I understand now that that people have been seeing me in a negative way. They were thinking that Churchill is now somebody useless. They thought I was just wasting my time and people were wasting their time on me – so they have been ignoring me. Now they have seen I have changed, I have improved, I now walk around and keep myself looking smart. So people are noticing that ‘Oh, this man is now somebody, he is getting to be somebody’. They thought I would not last even one month, but they are noticing that something is happening in my life. They are now coming back to me, slowly, slowly, slowly.
I am so happy with the people that are not my relatives, because, in fact, it is them coming to tell me some words which give me hope and support. But, I am not talking to my family members and close relatives because they are still far away from me. They don’t want to visit me, they just stay away... When I do see them they say things which do not give me hope, and they undermine me. I am not happy with them, especially my brothers and the sisters. They don’t do anything for me, they just stay away; they look at me like somebody who is now useless. Yet I am the one who paid the school fees for them to study. They don’t help my children and because I’m now weak, and they look at me as somebody who cannot do anything now.

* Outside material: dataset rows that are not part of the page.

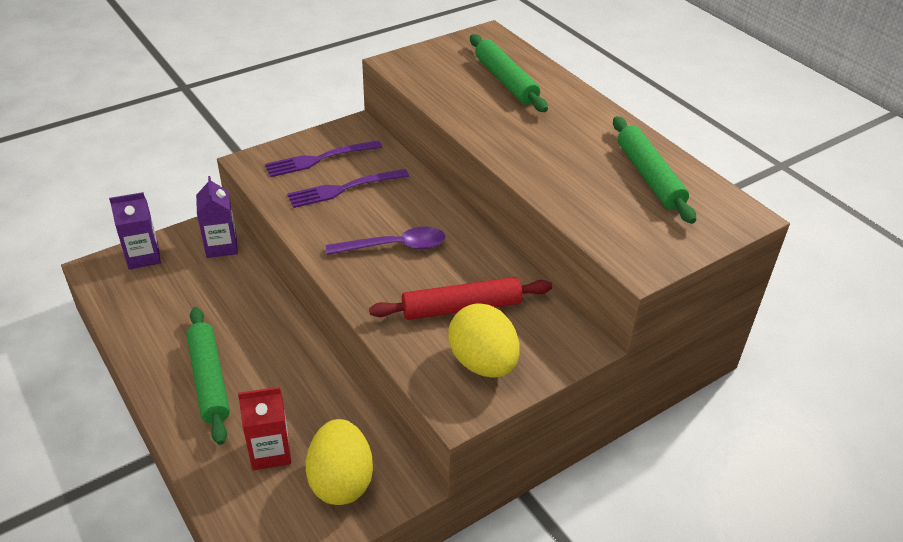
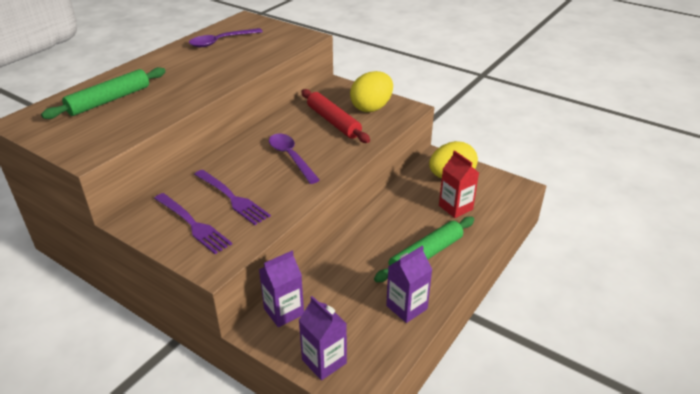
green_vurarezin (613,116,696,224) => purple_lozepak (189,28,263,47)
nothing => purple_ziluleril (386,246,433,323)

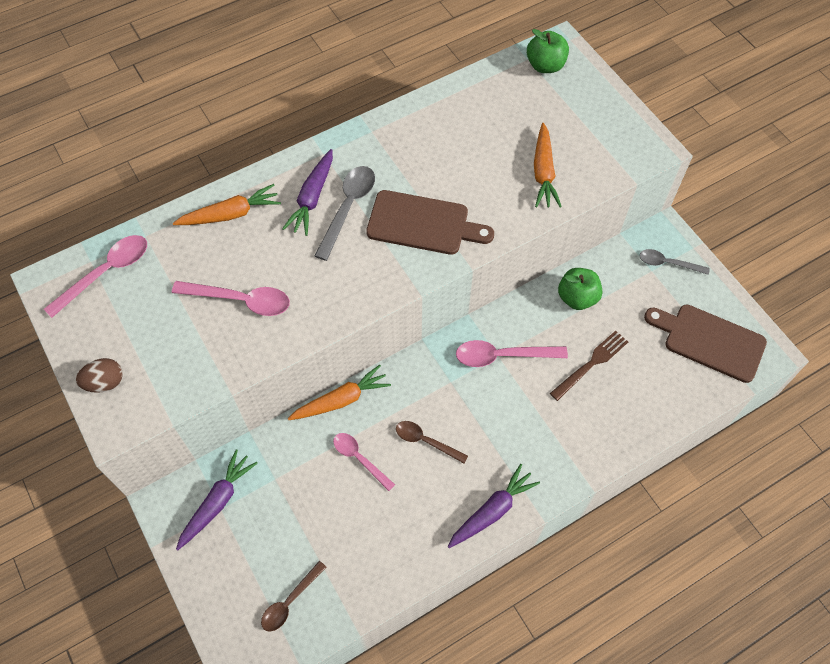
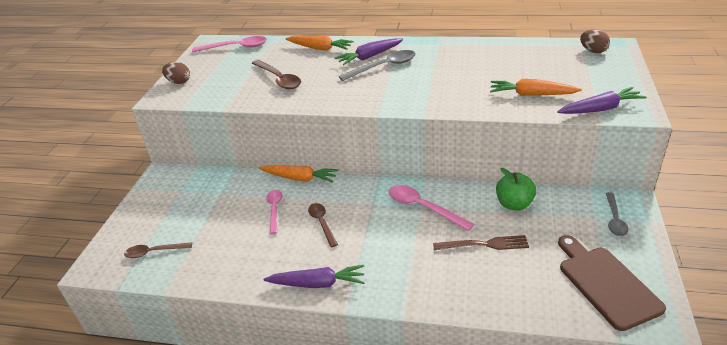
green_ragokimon (527,29,569,73) => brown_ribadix (580,30,610,53)
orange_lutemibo (534,123,562,208) => orange_lutemibo (490,79,582,96), 60 degrees clockwise
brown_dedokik (366,190,494,255) => nothing
grey_lozepak (639,249,710,275) => grey_lozepak (606,192,628,236), 135 degrees counterclockwise
pink_lozepak (172,281,290,316) => brown_lozepak (252,60,301,89)
purple_lutemibo (176,449,258,550) => purple_lutemibo (557,87,647,114), move

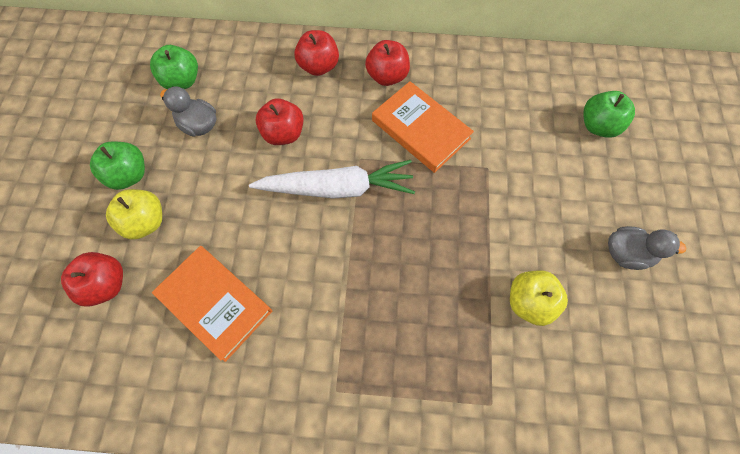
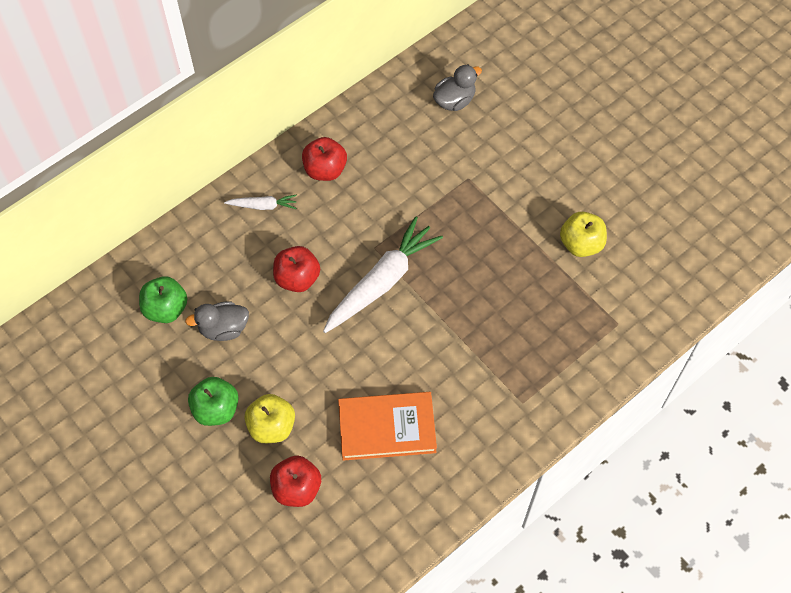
red_ragokimon (294,30,339,76) => white_lutemibo (224,195,297,210)
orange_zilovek (372,81,474,173) => nothing
green_ragokimon (583,91,635,138) => nothing
grey_sezevu (608,226,687,270) => grey_sezevu (433,64,482,111), move

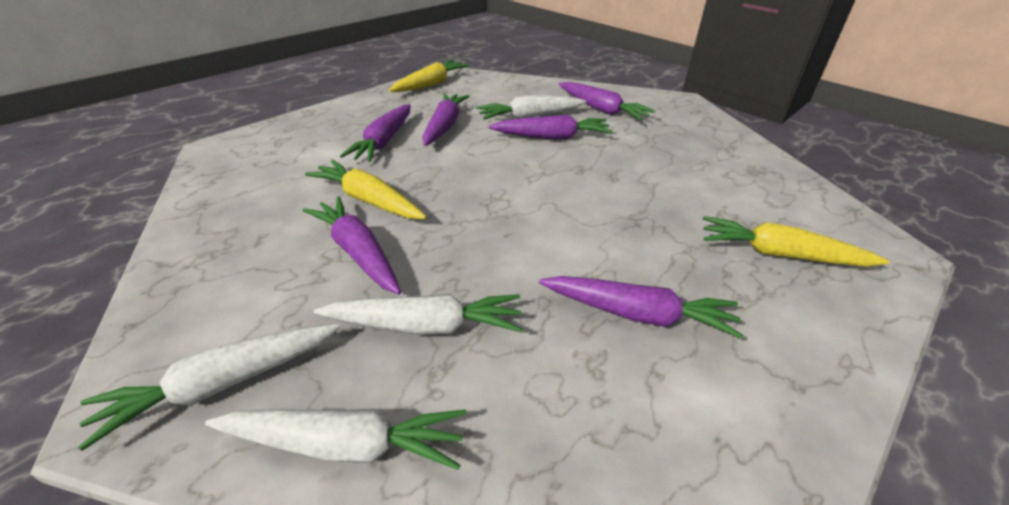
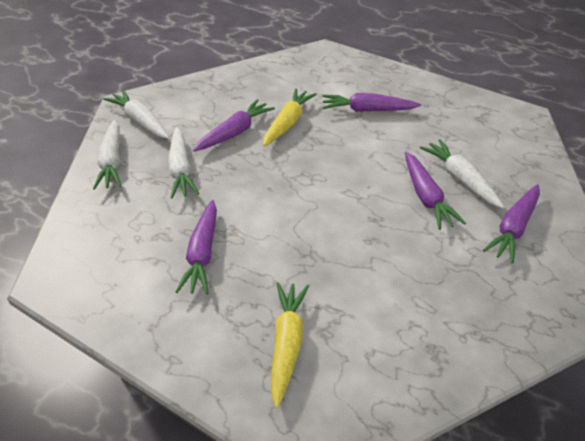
yellow_lutemibo (389,60,470,92) => nothing
purple_lutemibo (423,93,470,146) => nothing

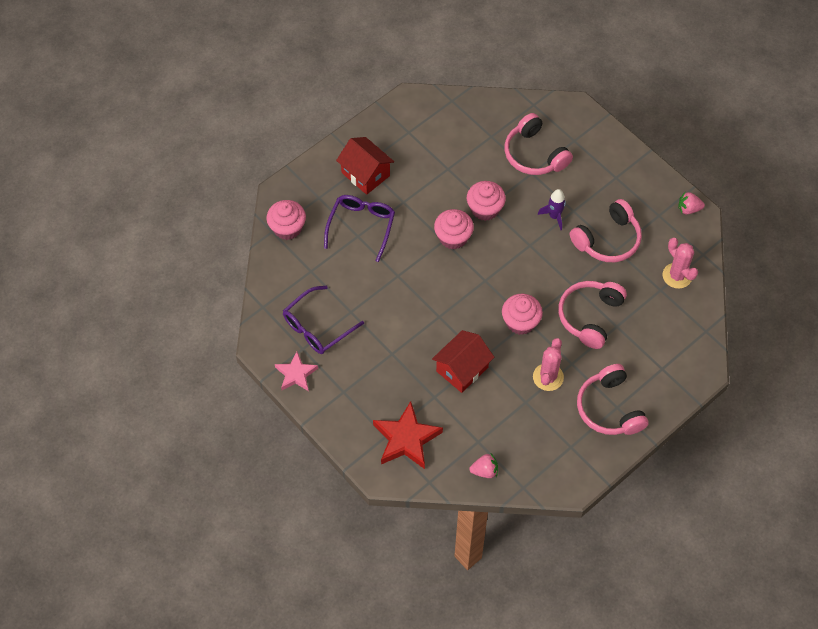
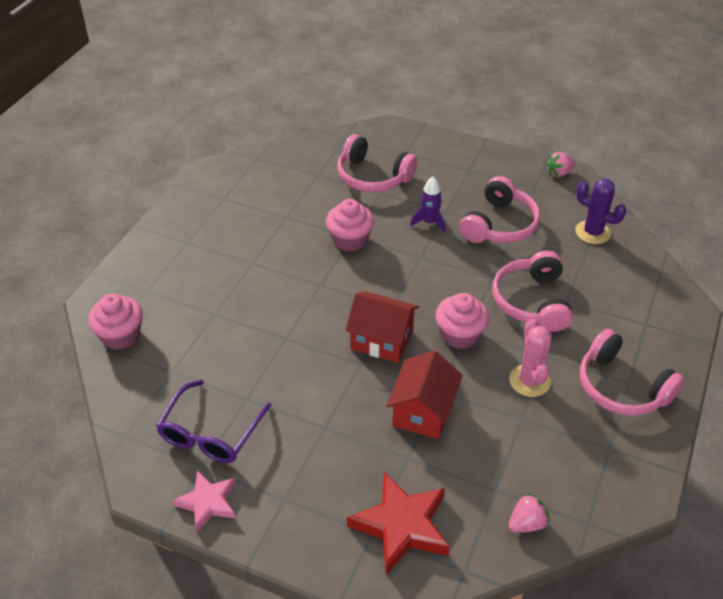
red_pidevukax (336,137,394,195) => red_pidevukax (345,291,419,363), move
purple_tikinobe (324,195,395,262) => nothing
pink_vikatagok (434,209,474,249) => nothing
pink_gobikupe (663,238,698,289) => purple_gobikupe (575,178,627,244)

Even my mother. My mother now has been taking care of me and I appreciate what she has done. But I also heard from people that sometimes my mother would say, ’Maybe this son of mine should just die away so that I can rest’. I think maybe my mother has already got tired of me because the sickness has been too long - that it is now better to stop taking care of him. So sometimes I feel bad about my mother because I know it is the long sickness that has made her feel like that.
There is nobody else to take care of me. My mother does – she just sometimes acts in ways that I don’t understand.